The ambassador had a womanly laugh, and she knew the effect it had on men. It was her secret weapon. It was somewhere between a giggle and a moan: it suggested a hidden reservoir of pleasure.
“Dag, you’ve seen the way things are going,” she said.
“To my surprise — and at my age, I very rarely say that.”
“Chuck Oxblood has taken an interest, it seems.”
“I wish he hadn’t.”
“I’ll grant you that it’s unfortunate, Dag, but that’s the world we live in.”
She told the SRSG that she has had her staff prepare a list of visas for suspension. The secretary of state needed something to show Senator Oxblood as soon as possible.
“It’s budget time in Washington. We’re not going to cross the chairman on this one. If it matters to him—”

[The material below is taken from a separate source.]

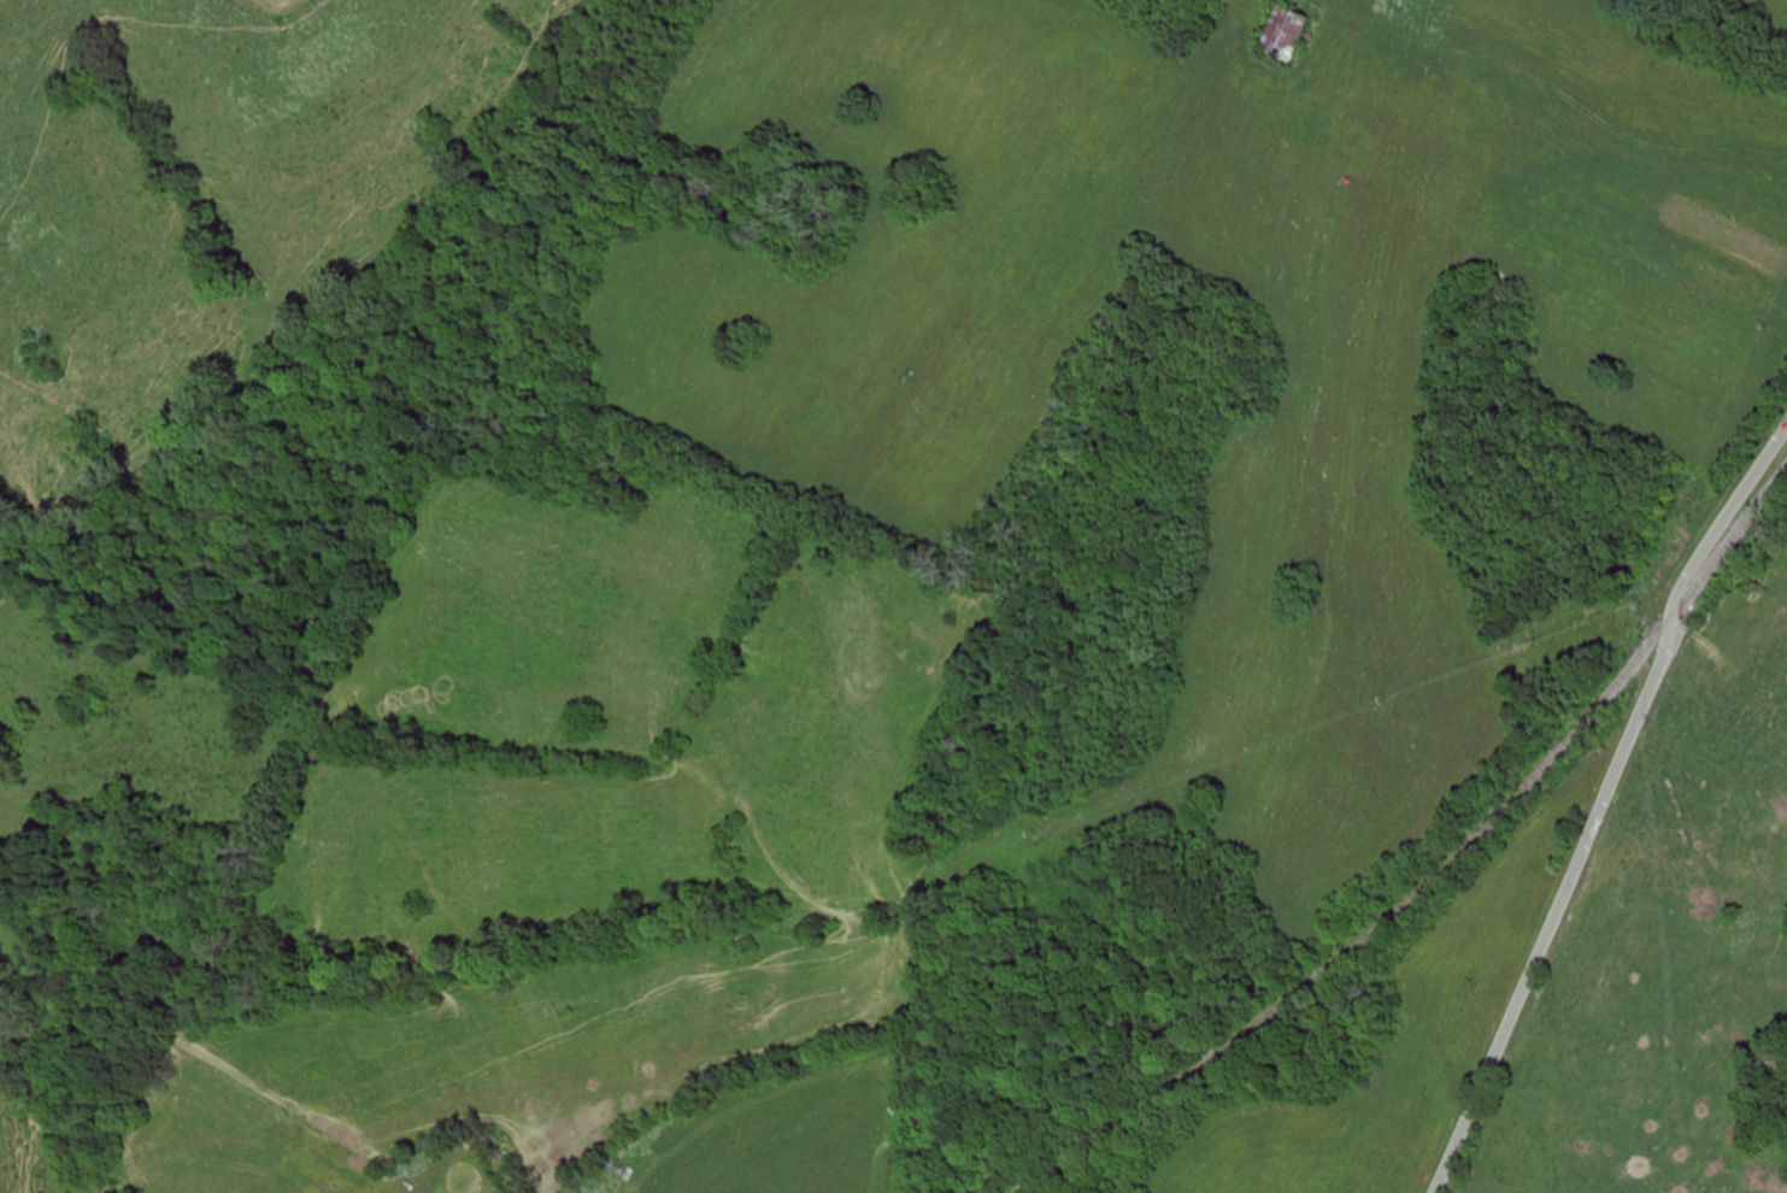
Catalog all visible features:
building: (1279, 34)
road: (1603, 805)
railway: (1446, 862)
building: (906, 1167)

She let the sentence dangle.
“And what can I do for you, Anne?”
But he knew the answer to his own question. The embassy wanted him to talk to DG Brutus. They wanted his fingerprints on the knife protruding from DG Brutus’s back. And what choice did the SRSG have, really? You can’t cross State and aspire one day to be deputy secretary-general of the United Nations. That simply isn’t realistic.
* * *
The SRSG called around sunset with an offer: DG Brutus had agreed to “review” the exclusions if Johel would get his guys out of CEH headquarters. The embassy would hold off on suspending his sons’ student visas.
It was Nadia who insisted that they go out dancing, Johel and Terry both being steak-and-a-bottle-of-wine kind of guys. But she winked and pouted at both of them until they relented. They ended up at one of the big dance halls in Pétionville. Nadia danced first with Terry and then with Johel as the threesome drank their way steadily through a bottle of Barbancourt. Everyone in the club recognized Johel. His appearances on television had made him famous, and all night long, strangers came up to him and offered him a drink or clapped him on the shoulder or asked if he’d found his “lost goat.”
While Johel circulated through the crowd, Nadia danced with Terry. She felt as light in his arms as a sparrow, but a childhood spent hauling water had given her shoulders and back a surprising hardness. He stood half a head taller, and he could brush her hair, arranged in cornrows, with his chin. He could feel her small breasts press against him, and her dress seemed to his hands as if it were made of gossamer: he took pleasure in the warmth of her body through the fabric. He had never wanted a woman more. He said, “I love you.” He had never said this to her before, but as soon as the words escaped his lips, he knew it was the truth. He wasn’t sure if Nadia heard him over the loud music, but she seemed to press her fragile body closer to his, as if in response. He thought that after the election, anything was possible.